I manage to train de ResNet18 as suggested. I get 2% classification error or so. I then try to use the cleaner

cleaner = ImageClassifierCleaner(learn)

and retrieve the indices of the images to be moved/deleled.
I then run

for idx in cleaner.delete(): cleaner.fns[idx].unlink()
for idx, cat in cleaner.change(): shutil.move(str(cleaner.fns[idx]), path/cat)

I then rerun

bears = bears.new(
item_tfms=RandomResizedCrop(224, min_scale=0.5),
dls = bears.dataloaders(path)
learn = cnn_learner(dls, resnet18, metrics=error_rate)

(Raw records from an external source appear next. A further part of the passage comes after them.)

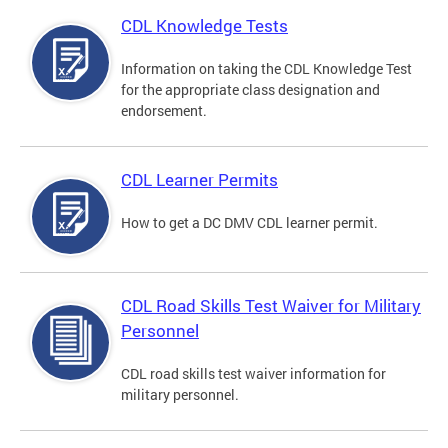
CDL Knowledge Tests
Information on taking the CDL Knowledge Test
for the appropriate class designation and
endorsement.
CDL Learner Permits
How to get a DC DMV CDL learner permit.
CDL Road Skills Test Waiver for Military
Personnel
CDL road skills test waiver information for
military personnel.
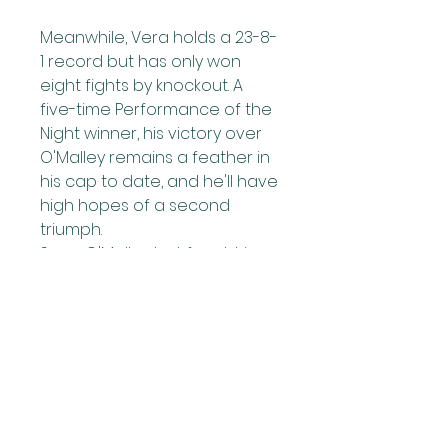
Meanwhile, Vera holds a 23-8-
1 record but has only won 
eight fights by knockout. A 
five-time Performance of the 
Night winner, his victory over 
O'Malley remains a feather in 
his cap to date, and he'll have 
high hopes of a second 
triumph.
Sean O'Malley last fought in 
August 2023, when he 
defeated Aljamain Sterling at 
UFC 292 in Boston to claim the 
UFC Bantamweight 
Championship. 
He later won the Performance 
of the Year award for his 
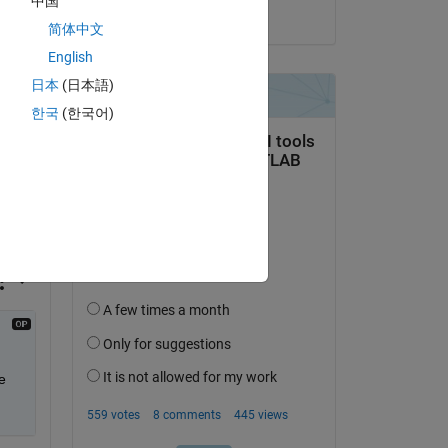
中国
on 26 Aug 2018
 as 
简体中文
s 
English
日本
(日本語)
한국
(한국어)
 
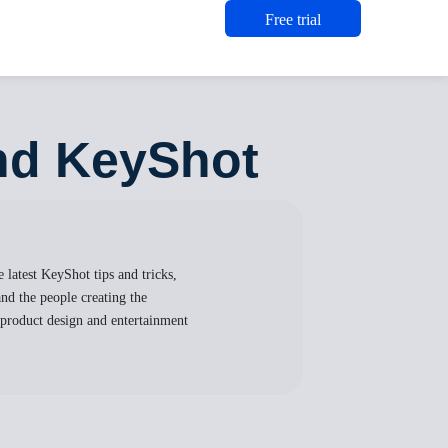
Free trial
and KeyShot
 latest KeyShot tips and tricks,
nd the people creating the
, product design and entertainment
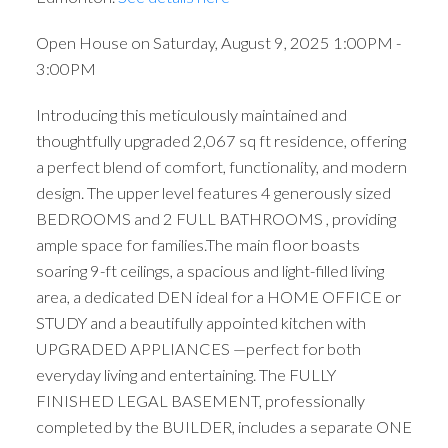
Open House on Saturday, August 9, 2025 1:00PM -
3:00PM
Introducing this meticulously maintained and
thoughtfully upgraded 2,067 sq ft residence, offering
a perfect blend of comfort, functionality, and modern
design. The upper level features 4 generously sized
BEDROOMS and 2 FULL BATHROOMS , providing
ample space for families.The main floor boasts
soaring 9-ft ceilings, a spacious and light-filled living
area, a dedicated DEN ideal for a HOME OFFICE or
STUDY and a beautifully appointed kitchen with
UPGRADED APPLIANCES —perfect for both
everyday living and entertaining. The FULLY
FINISHED LEGAL BASEMENT, professionally
completed by the BUILDER, includes a separate ONE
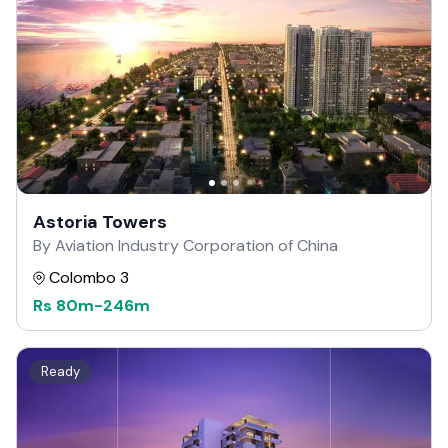
Astoria Towers
By Aviation Industry Corporation of China
Colombo 3
Rs
80m
-
246m
Ready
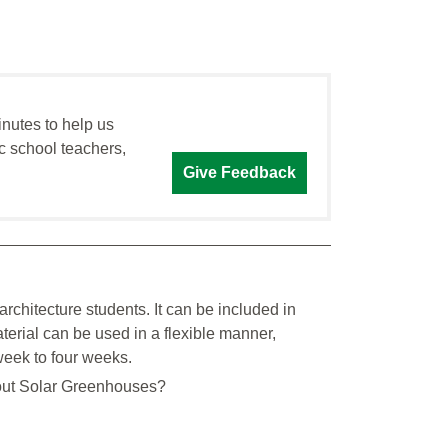
inutes to help us
c school teachers,
Give Feedback
architecture students. It can be included in
aterial can be used in a flexible manner,
week to four weeks.
ut Solar Greenhouses?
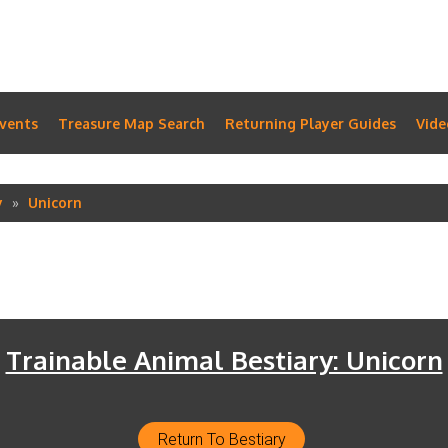
vents
Treasure Map Search
Returning Player Guides
Vide
y
Unicorn
Trainable Animal Bestiary: Unicorn
Return To Bestiary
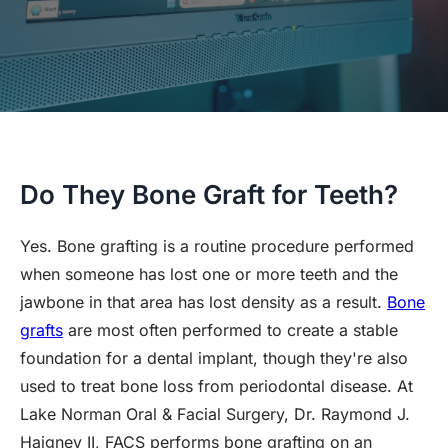
Do They Bone Graft for Teeth?
Yes. Bone grafting is a routine procedure performed
when someone has lost one or more teeth and the
jawbone in that area has lost density as a result.
Bone
grafts
are most often performed to create a stable
foundation for a dental implant, though they're also
used to treat bone loss from periodontal disease. At
Lake Norman Oral & Facial Surgery, Dr. Raymond J.
Haigney II, FACS performs bone grafting on an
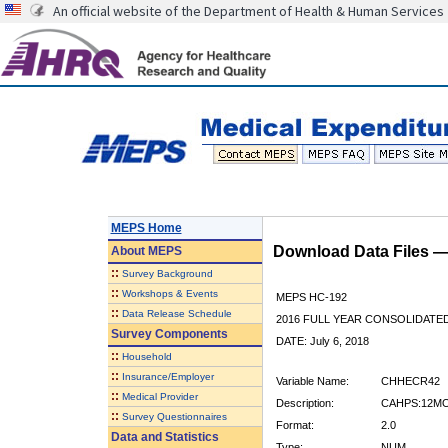
An official website of the Department of Health & Human Services
MEPS Home
Download Data Files 
About
MEPS
::
Survey Background
::
Workshops & Events
MEPS HC-192
::
Data Release Schedule
2016 FULL YEAR CONSOLIDATE
Survey Components
DATE: July 6, 2018
::
Household
::
Insurance/Employer
Variable Name:
CHHECR42
::
Medical Provider
Description:
CAHPS:12MO
::
Survey Questionnaires
Format:
2.0
Data and Statistics
Type:
NUM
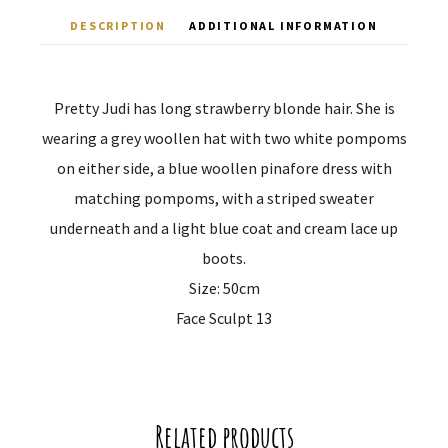
DESCRIPTION
ADDITIONAL INFORMATION
Pretty Judi has long strawberry blonde hair. She is
wearing a grey woollen hat with two white pompoms
on either side, a blue woollen pinafore dress with
matching pompoms, with a striped sweater
underneath and a light blue coat and cream lace up
boots.
Size: 50cm
Face Sculpt 13
Related products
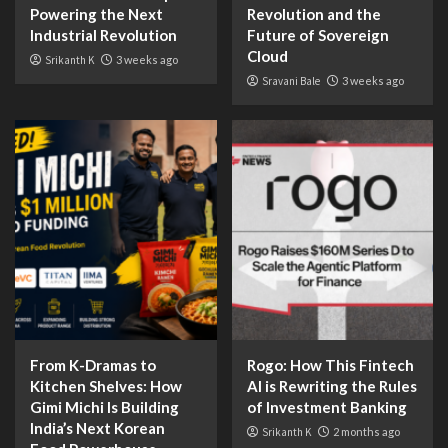
Powering the Next
Revolution and the
Industrial Revolution
Future of Sovereign
Cloud
Srikanth K
3 weeks ago
Sravani Bale
3 weeks ago
From K-Dramas to
Rogo: How This Fintech
Kitchen Shelves: How
AI is Rewriting the Rules
Gimi Michi Is Building
of Investment Banking
India’s Next Korean
Srikanth K
2 months ago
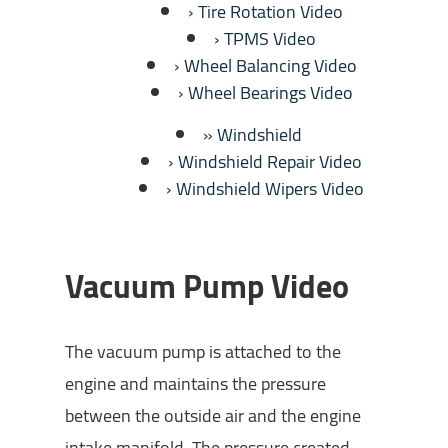
Tire Rotation Video
TPMS Video
Wheel Balancing Video
Wheel Bearings Video
Windshield
Windshield Repair Video
Windshield Wipers Video
Vacuum Pump Video
The vacuum pump is attached to the
engine and maintains the pressure
between the outside air and the engine
intake manifold. The pressure created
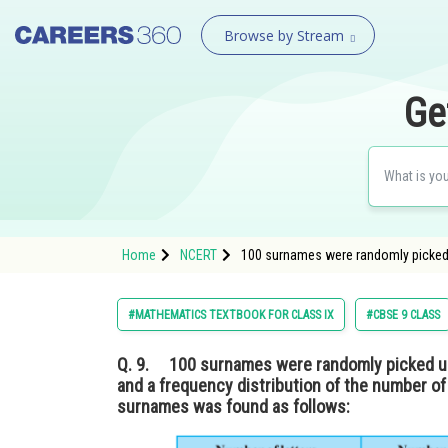
Browse by Stream
Ge
Home
NCERT
100 surnames were randomly picked up 
#MATHEMATICS TEXTBOOK FOR CLASS IX
#CBSE 9 CLASS
Q. 9.
100 surnames were randomly picked up 
and a frequency distribution of the number of 
surnames was found as follows:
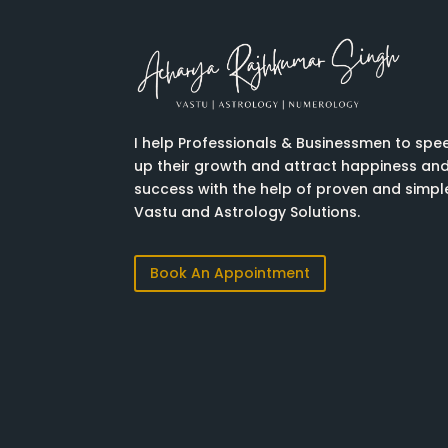
I help Professionals & Businessmen to spe
up their growth and attract happiness an
success with the help of proven and simpl
Vastu and Astrology Solutions.
Book An Appointment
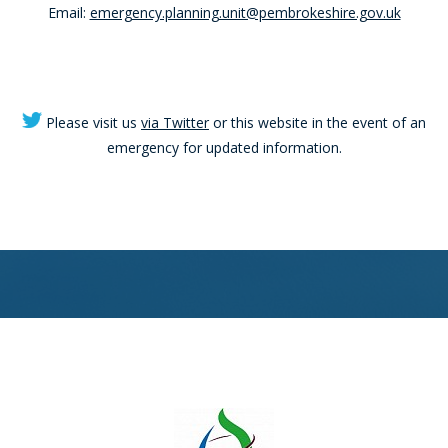
Email:
emergency.planning.unit@pembrokeshire.gov.uk
Please visit us
via Twitter
or this website in the event of an
emergency for updated information.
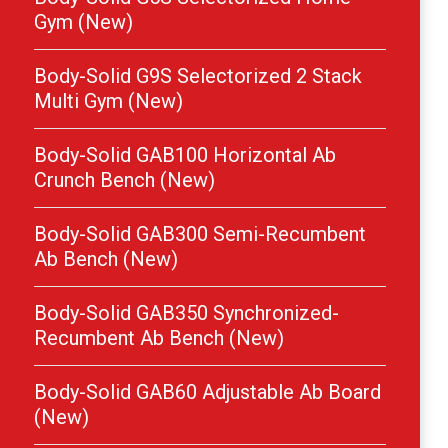
Gym (New)
Body-Solid G9S Selectorized 2 Stack
Multi Gym (New)
Body-Solid GAB100 Horizontal Ab
Crunch Bench (New)
Body-Solid GAB300 Semi-Recumbent
Ab Bench (New)
Body-Solid GAB350 Synchronized-
Recumbent Ab Bench (New)
Body-Solid GAB60 Adjustable Ab Board
(New)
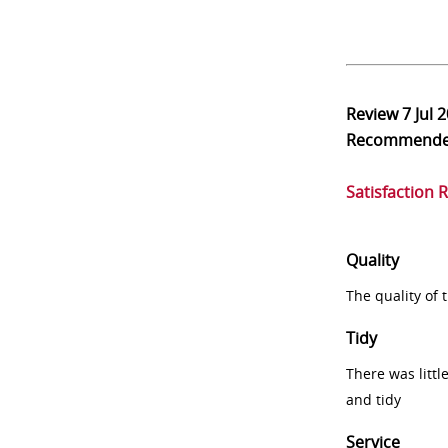
Review
7 Jul 
Recommend
Satisfaction 
Quality
The quality of
Tidy
There was littl
and tidy
Service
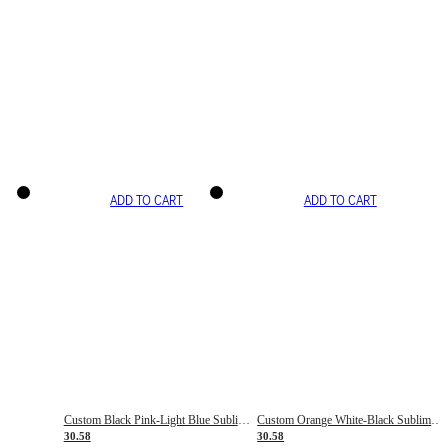
ADD TO CART
ADD TO CART
Custom Black Pink-Light Blue Sublimation Soccer Uniform Jersey
Custom Orange White-Black Sublimation Fade Fashion Soccer Uniform Jersey
30.58
30.58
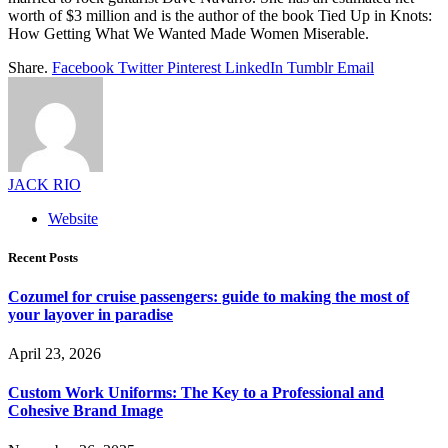
worth of $3 million and is the author of the book Tied Up in Knots:
How Getting What We Wanted Made Women Miserable.
Share.
Facebook
Twitter
Pinterest
LinkedIn
Tumblr
Email
JACK RIO
Website
Recent Posts
Cozumel for cruise passengers: guide to making the most of
your layover in paradise
April 23, 2026
Custom Work Uniforms: The Key to a Professional and
Cohesive Brand Image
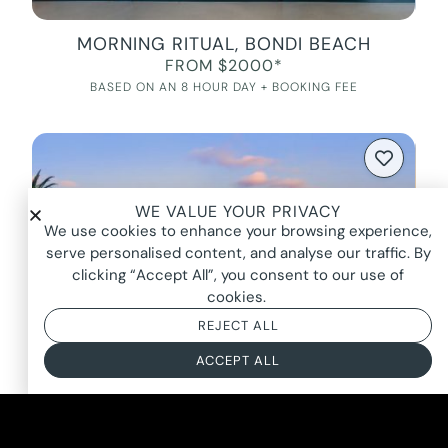
MORNING RITUAL, BONDI BEACH
FROM $2000*
BASED ON AN 8 HOUR DAY + BOOKING FEE
WE VALUE YOUR PRIVACY
We use cookies to enhance your browsing experience,
serve personalised content, and analyse our traffic. By
clicking “Accept All”, you consent to our use of
cookies.
REJECT ALL
ACCEPT ALL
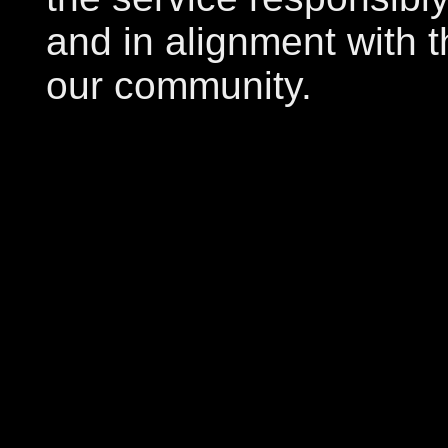
and in alignment with t
our community.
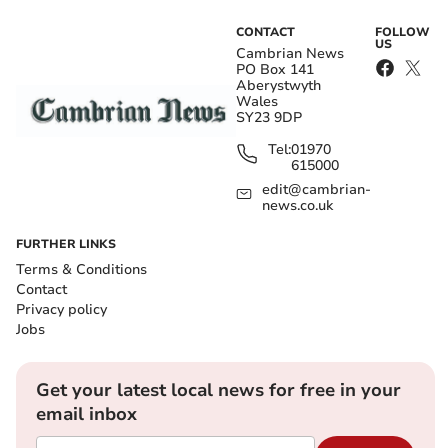
CONTACT
FOLLOW
US
Cambrian News
PO Box 141
Aberystwyth
Wales
SY23 9DP
Tel:
01970
615000
edit@cambrian-
news.co.uk
FURTHER LINKS
Terms & Conditions
Contact
Privacy policy
Jobs
Get your latest local news for free in your
email inbox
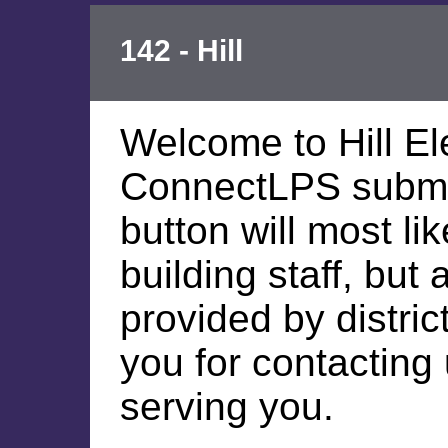
142 - Hill
Welcome to Hill E
ConnectLPS submis
button will most li
building staff, but
provided by distric
you for contacting
serving you.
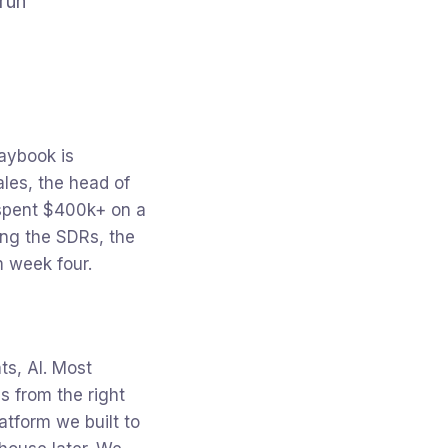
run
aybook is
les, the head of
 spent $400k+ on a
ring the SDRs, the
m week four.
ts, AI. Most
s from the right
atform we built to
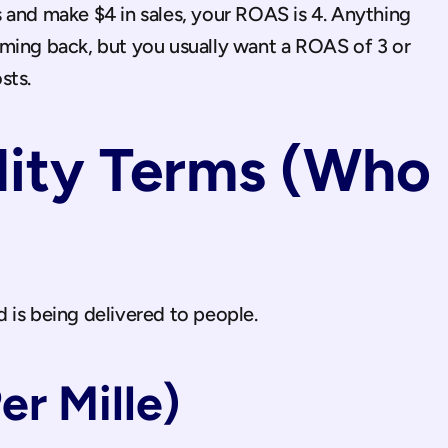
s and make $4 in sales, your ROAS is 4. Anything 
ming back, but you usually want a ROAS of 3 or 
sts.
lity Terms (Who 
 is being delivered to people.
r Mille)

And when inspecting the highest losses I find that the images I deleted/reclassified are still in the dataset. So my model does not improve. How can I properly move/delete the images in the dataset ? The book just says ‘retrain the model until and see if your accuracy improves’ but I did not succeed.

Hi @tonio,
I haven’t used this myself yet. But my guess is, that cleaner.fns[idx].unlink() removes the link to the file in your bears object. And when you run bears.new(..) you list the unlinked ones again. Try it without bears.new(..) and see if this helps.

The changed ones are a mystery, thoug. They should not show up with the wrong class, since they we’re actually moved on disk.


Hello @JackByte, thank you for your answer. I tried but it did not work either. I moved on with the course until we use the again to gain more insight. Thanks anyway.